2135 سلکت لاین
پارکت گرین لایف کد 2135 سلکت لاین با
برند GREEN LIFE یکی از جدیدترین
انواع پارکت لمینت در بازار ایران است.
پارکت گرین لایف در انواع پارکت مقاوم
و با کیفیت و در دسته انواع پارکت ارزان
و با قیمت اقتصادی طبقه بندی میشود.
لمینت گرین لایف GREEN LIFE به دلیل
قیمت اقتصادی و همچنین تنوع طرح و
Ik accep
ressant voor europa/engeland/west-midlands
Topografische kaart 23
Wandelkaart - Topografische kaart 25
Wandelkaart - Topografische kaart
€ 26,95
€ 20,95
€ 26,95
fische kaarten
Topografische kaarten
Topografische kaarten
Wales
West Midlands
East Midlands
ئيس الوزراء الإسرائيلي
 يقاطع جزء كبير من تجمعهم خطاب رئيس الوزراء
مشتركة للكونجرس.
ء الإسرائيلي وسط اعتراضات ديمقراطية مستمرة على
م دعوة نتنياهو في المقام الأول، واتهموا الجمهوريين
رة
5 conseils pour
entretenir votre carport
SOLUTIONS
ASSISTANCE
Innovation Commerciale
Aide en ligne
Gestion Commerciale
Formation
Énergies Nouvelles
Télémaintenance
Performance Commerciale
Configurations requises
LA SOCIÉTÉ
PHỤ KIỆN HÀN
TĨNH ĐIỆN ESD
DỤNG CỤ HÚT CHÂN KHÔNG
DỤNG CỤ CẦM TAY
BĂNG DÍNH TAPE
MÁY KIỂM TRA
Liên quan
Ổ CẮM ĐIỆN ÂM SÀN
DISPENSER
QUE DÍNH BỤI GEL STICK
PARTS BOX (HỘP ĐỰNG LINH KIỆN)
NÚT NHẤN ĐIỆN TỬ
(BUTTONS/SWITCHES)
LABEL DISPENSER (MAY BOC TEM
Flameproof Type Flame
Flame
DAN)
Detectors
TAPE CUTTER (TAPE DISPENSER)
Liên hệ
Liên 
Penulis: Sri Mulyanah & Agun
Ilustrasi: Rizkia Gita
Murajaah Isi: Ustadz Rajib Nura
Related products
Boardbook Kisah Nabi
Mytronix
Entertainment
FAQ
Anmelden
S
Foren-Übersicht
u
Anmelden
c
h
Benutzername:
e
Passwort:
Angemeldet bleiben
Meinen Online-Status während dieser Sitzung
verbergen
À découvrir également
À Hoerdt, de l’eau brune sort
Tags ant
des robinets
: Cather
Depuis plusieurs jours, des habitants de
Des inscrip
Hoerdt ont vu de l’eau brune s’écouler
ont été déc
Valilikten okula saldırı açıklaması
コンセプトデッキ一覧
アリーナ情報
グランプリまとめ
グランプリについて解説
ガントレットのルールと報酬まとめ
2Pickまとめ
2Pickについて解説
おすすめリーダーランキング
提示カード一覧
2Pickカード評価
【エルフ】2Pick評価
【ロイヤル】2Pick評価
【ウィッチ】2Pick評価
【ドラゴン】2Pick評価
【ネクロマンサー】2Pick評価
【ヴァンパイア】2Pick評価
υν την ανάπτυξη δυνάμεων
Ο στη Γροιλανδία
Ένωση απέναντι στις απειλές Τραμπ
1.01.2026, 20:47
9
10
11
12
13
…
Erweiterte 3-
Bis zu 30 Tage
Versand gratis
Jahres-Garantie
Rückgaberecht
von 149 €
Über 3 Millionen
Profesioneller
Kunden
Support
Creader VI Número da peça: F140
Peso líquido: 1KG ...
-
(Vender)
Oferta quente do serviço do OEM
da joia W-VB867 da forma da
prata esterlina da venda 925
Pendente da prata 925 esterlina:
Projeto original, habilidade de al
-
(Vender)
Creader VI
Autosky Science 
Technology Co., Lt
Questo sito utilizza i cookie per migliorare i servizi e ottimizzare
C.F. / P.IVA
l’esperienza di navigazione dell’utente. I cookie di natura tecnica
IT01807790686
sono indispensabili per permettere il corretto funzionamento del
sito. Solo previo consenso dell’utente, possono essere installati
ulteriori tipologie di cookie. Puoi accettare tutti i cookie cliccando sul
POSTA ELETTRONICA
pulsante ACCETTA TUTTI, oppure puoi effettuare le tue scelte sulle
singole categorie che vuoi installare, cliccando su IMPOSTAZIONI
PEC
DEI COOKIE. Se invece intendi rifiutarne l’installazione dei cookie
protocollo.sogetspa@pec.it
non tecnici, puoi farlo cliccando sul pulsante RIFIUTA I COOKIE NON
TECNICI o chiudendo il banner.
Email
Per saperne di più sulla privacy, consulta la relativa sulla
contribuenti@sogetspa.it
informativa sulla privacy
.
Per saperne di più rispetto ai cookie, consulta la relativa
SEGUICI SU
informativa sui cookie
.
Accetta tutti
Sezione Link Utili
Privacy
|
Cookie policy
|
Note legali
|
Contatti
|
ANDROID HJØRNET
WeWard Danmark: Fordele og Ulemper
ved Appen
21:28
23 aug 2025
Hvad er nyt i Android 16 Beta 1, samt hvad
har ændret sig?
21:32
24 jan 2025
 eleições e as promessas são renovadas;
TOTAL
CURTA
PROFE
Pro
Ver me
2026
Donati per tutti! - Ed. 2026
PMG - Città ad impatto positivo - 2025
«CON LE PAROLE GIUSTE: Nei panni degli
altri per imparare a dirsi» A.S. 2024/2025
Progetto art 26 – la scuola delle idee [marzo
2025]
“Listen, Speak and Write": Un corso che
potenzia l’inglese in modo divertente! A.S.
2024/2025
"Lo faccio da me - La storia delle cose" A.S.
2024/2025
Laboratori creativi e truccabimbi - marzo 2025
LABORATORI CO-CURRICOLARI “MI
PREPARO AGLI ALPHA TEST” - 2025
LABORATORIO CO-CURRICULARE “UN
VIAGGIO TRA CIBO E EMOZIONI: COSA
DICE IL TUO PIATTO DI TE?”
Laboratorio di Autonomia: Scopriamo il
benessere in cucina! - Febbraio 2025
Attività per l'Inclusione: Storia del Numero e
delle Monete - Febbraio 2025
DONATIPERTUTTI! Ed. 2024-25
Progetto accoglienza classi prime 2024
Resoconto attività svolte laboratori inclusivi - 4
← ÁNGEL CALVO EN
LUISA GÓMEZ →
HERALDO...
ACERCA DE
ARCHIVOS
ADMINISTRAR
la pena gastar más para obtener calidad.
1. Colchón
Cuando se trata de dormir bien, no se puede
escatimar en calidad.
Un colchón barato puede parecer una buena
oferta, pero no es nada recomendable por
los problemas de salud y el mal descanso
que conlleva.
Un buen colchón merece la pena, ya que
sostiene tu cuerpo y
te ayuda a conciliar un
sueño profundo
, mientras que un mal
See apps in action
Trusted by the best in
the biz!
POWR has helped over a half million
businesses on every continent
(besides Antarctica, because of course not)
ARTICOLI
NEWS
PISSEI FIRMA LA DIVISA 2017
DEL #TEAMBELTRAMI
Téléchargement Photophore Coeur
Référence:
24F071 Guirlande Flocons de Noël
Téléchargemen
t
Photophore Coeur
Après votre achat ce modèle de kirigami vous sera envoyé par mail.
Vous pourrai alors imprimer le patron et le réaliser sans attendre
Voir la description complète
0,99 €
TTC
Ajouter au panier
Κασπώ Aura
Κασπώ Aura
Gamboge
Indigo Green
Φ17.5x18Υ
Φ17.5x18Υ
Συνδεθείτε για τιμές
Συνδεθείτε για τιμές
....................
PROBLEM DETAILS
Without altering a single word, set down all the entries again.

TASK ANSWER
2135 سلکت لاین
پارکت گرین لایف کد 2135 سلکت لاین با
برند GREEN LIFE یکی از جدیدترین
انواع پارکت لمینت در بازار ایران است.
پارکت گرین لایف در انواع پارکت مقاوم
و با کیفیت و در دسته انواع پارکت ارزان
و با قیمت اقتصادی طبقه بندی میشود.
لمینت گرین لایف GREEN LIFE به دلیل
قیمت اقتصادی و همچنین تنوع طرح و
Ik accep
ressant voor europa/engeland/west-midlands
Topografische kaart 23
Wandelkaart - Topografische kaart 25
Wandelkaart - Topografische kaart
€ 26,95
€ 20,95
€ 26,95
fische kaarten
Topografische kaarten
Topografische kaarten
Wales
West Midlands
East Midlands
ئيس الوزراء الإسرائيلي
 يقاطع جزء كبير من تجمعهم خطاب رئيس الوزراء
مشتركة للكونجرس.
ء الإسرائيلي وسط اعتراضات ديمقراطية مستمرة على
م دعوة نتنياهو في المقام الأول، واتهموا الجمهوريين
رة
5 conseils pour
entretenir votre carport
SOLUTIONS
ASSISTANCE
Innovation Commerciale
Aide en ligne
Gestion Commerciale
Formation
Énergies Nouvelles
Télémaintenance
Performance Commerciale
Configurations requises
LA SOCIÉTÉ
PHỤ KIỆN HÀN
TĨNH ĐIỆN ESD
DỤNG CỤ HÚT CHÂN KHÔNG
DỤNG CỤ CẦM TAY
BĂNG DÍNH TAPE
MÁY KIỂM TRA
Liên quan
Ổ CẮM ĐIỆN ÂM SÀN
DISPENSER
QUE DÍNH BỤI GEL STICK
PARTS BOX (HỘP ĐỰNG LINH KIỆN)
NÚT NHẤN ĐIỆN TỬ
(BUTTONS/SWITCHES)
LABEL DISPENSER (MAY BOC TEM
Flameproof Type Flame
Flame
DAN)
Detectors
TAPE CUTTER (TAPE DISPENSER)
Liên hệ
Liên 
Penulis: Sri Mulyanah & Agun
Ilustrasi: Rizkia Gita
Murajaah Isi: Ustadz Rajib Nura
Related products
Boardbook Kisah Nabi
Mytronix
Entertainment
FAQ
Anmelden
S
Foren-Übersicht
u
Anmelden
c
h
Benutzername:
e
Passwort:
Angemeldet bleiben
Meinen Online-Status während dieser Sitzung
verbergen
À découvrir également
À Hoerdt, de l’eau brune sort
Tags ant
des robinets
: Cather
Depuis plusieurs jours, des habitants de
Des inscrip
Hoerdt ont vu de l’eau brune s’écouler
ont été déc
Valilikten okula saldırı açıklaması
コンセプトデッキ一覧
アリーナ情報
グランプリまとめ
グランプリについて解説
ガントレットのルールと報酬まとめ
2Pickまとめ
2Pickについて解説
おすすめリーダーランキング
提示カード一覧
2Pickカード評価
【エルフ】2Pick評価
【ロイヤル】2Pick評価
【ウィッチ】2Pick評価
【ドラゴン】2Pick評価
【ネクロマンサー】2Pick評価
【ヴァンパイア】2Pick評価
υν την ανάπτυξη δυνάμεων
Ο στη Γροιλανδία
Ένωση απέναντι στις απειλές Τραμπ
1.01.2026, 20:47
9
10
11
12
13
…
Erweiterte 3-
Bis zu 30 Tage
Versand gratis
Jahres-Garantie
Rückgaberecht
von 149 €
Über 3 Millionen
Profesioneller
Kunden
Support
Creader VI Número da peça: F140
Peso líquido: 1KG ...
-
(Vender)
Oferta quente do serviço do OEM
da joia W-VB867 da forma da
prata esterlina da venda 925
Pendente da prata 925 esterlina:
Projeto original, habilidade de al
-
(Vender)
Creader VI
Autosky Science 
Technology Co., Lt
Questo sito utilizza i cookie per migliorare i servizi e ottimizzare
C.F. / P.IVA
l’esperienza di navigazione dell’utente. I cookie di natura tecnica
IT01807790686
sono indispensabili per permettere il corretto funzionamento del
sito. Solo previo consenso dell’utente, possono essere installati
ulteriori tipologie di cookie. Puoi accettare tutti i cookie cliccando sul
POSTA ELETTRONICA
pulsante ACCETTA TUTTI, oppure puoi effettuare le tue scelte sulle
singole categorie che vuoi installare, cliccando su IMPOSTAZIONI
PEC
DEI COOKIE. Se invece intendi rifiutarne l’installazione dei cookie
protocollo.sogetspa@pec.it
non tecnici, puoi farlo cliccando sul pulsante RIFIUTA I COOKIE NON
TECNICI o chiudendo il banner.
Email
Per saperne di più sulla privacy, consulta la relativa sulla
contribuenti@sogetspa.it
informativa sulla privacy
.
Per saperne di più rispetto ai cookie, consulta la relativa
SEGUICI SU
informativa sui cookie
.
Accetta tutti
Sezione Link Utili
Privacy
|
Cookie policy
|
Note legali
|
Contatti
|
ANDROID HJØRNET
WeWard Danmark: Fordele og Ulemper
ved Appen
21:28
23 aug 2025
Hvad er nyt i Android 16 Beta 1, samt hvad
har ændret sig?
21:32
24 jan 2025
 eleições e as promessas são renovadas;
TOTAL
CURTA
PROFE
Pro
Ver me
2026
Donati per tutti! - Ed. 2026
PMG - Città ad impatto positivo - 2025
«CON LE PAROLE GIUSTE: Nei panni degli
altri per imparare a dirsi» A.S. 2024/2025
Progetto art 26 – la scuola delle idee [marzo
2025]
“Listen, Speak and Write": Un corso che
potenzia l’inglese in modo divertente! A.S.
2024/2025
"Lo faccio da me - La storia delle cose" A.S.
2024/2025
Laboratori creativi e truccabimbi - marzo 2025
LABORATORI CO-CURRICOLARI “MI
PREPARO AGLI ALPHA TEST” - 2025
LABORATORIO CO-CURRICULARE “UN
VIAGGIO TRA CIBO E EMOZIONI: COSA
DICE IL TUO PIATTO DI TE?”
Laboratorio di Autonomia: Scopriamo il
benessere in cucina! - Febbraio 2025
Attività per l'Inclusione: Storia del Numero e
delle Monete - Febbraio 2025
DONATIPERTUTTI! Ed. 2024-25
Progetto accoglienza classi prime 2024
Resoconto attività svolte laboratori inclusivi - 4
← ÁNGEL CALVO EN
LUISA GÓMEZ →
HERALDO...
ACERCA DE
ARCHIVOS
ADMINISTRAR
la pena gastar más para obtener calidad.
1. Colchón
Cuando se trata de dormir bien, no se puede
escatimar en calidad.
Un colchón barato puede parecer una buena
oferta, pero no es nada recomendable por
los problemas de salud y el mal descanso
que conlleva.
Un buen colchón merece la pena, ya que
sostiene tu cuerpo y
te ayuda a conciliar un
sueño profundo
, mientras que un mal
See apps in action
Trusted by the best in
the biz!
POWR has helped over a half million
businesses on every continent
(besides Antarctica, because of course not)
ARTICOLI
NEWS
PISSEI FIRMA LA DIVISA 2017
DEL #TEAMBELTRAMI
Téléchargement Photophore Coeur
Référence:
24F071 Guirlande Flocons de Noël
Téléchargemen
t
Photophore Coeur
Après votre achat ce modèle de kirigami vous sera envoyé par mail.
Vous pourrai alors imprimer le patron et le réaliser sans attendre
Voir la description complète
0,99 €
TTC
Ajouter au panier
Κασπώ Aura
Κασπώ Aura
Gamboge
Indigo Green
Φ17.5x18Υ
Φ17.5x18Υ
Συνδεθείτε για τιμές
Συνδεθείτε για τιμές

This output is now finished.